The offense in this case was committed on June 30, 2006, approximately two months prior to the effective date of the 2006 amendments to La. R.S. 40:967, which were made effective on August 15, 2006. Therefore, the maximum penalty that the defendant should have been exposed to was a maximum term of 10 years and a possible fine not to exceed $15,000.
Nevertheless, the defendant was erroneously informed during his guilty plea colloquy that he was subject to a sentence in the range of 2-30 years, which is the range provided by Act 68. Although the trial court erred in stating the wrong sentencing range, the 10-year sentence imposed by the trial court was within the range outlined in pre-Act 68 La. R.S. 40:967. The question then becomes whether the trial court's error had a significant impact on the sentence that the defendant ultimately received. The record indicates that the trial court, after considering the defendant's age and criminal history, decided to impose a sentence on the defendant that was one-third of the maximum term that it believed that it could impose. It is unclear from the record whether the trial court, now cognizant of the proper sentencing range and after considering the requisite sentencing factors, would impose the maximum 10-year term on the defendant or impose some lesser term. Finding that this assignment of error bears merit, we vacate the defendant's 10-year *930 sentence and remand the case to the trial court for resentencing.[1]

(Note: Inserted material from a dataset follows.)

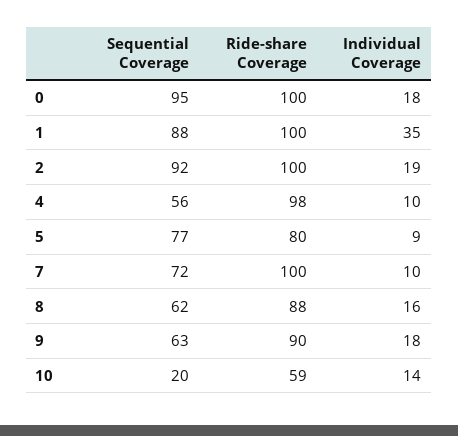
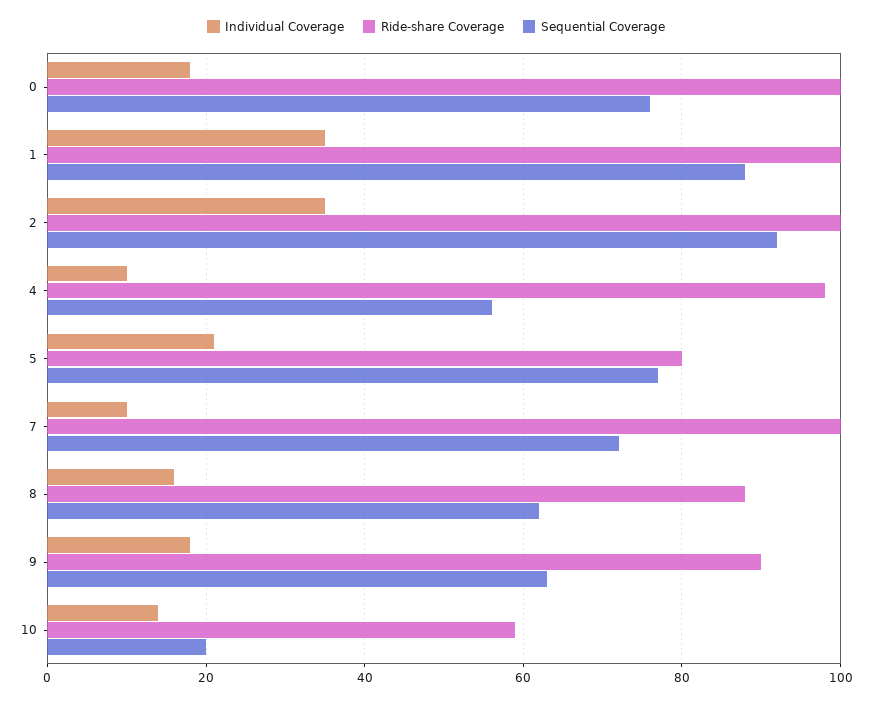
Sequential Coverage, 0: 95 -> 75
Individual Coverage, 2: 19 -> 35
Individual Coverage, 5: 9 -> 20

The three remaining assignments of error concern the excessiveness of the defendant's sentence and the ineffective assistance of his trial counsel, and are all raised under the assumption that we find his ex post facto assignment without merit. As discussed above, this court has determined that the defendant's sentence must be vacated after finding that an ex post facto violation did exist. Therefore, the defendant's second, third, and fourth assignments of error are moot, and the discussion on this subject is pretermitted.
For the foregoing reasons, we affirm the defendant's conviction, but vacate his sentence, and remand the case to the trial court for resentencing in accordance with the provisions of La. R.S. 40:967 as of the date of the commission of the offense.
AFFIRMED CONVICTION; VACATED SENTENCE; REMANDED FOR RESENTENCING.
[1] Since this case does not involve a sentencing cap, the rule in State v. Young, 96-0195 (La. 10/15/96), 680 So. 2d 1171, prohibiting defendants from appealing a sentence that was the result of a plea bargain is not violated.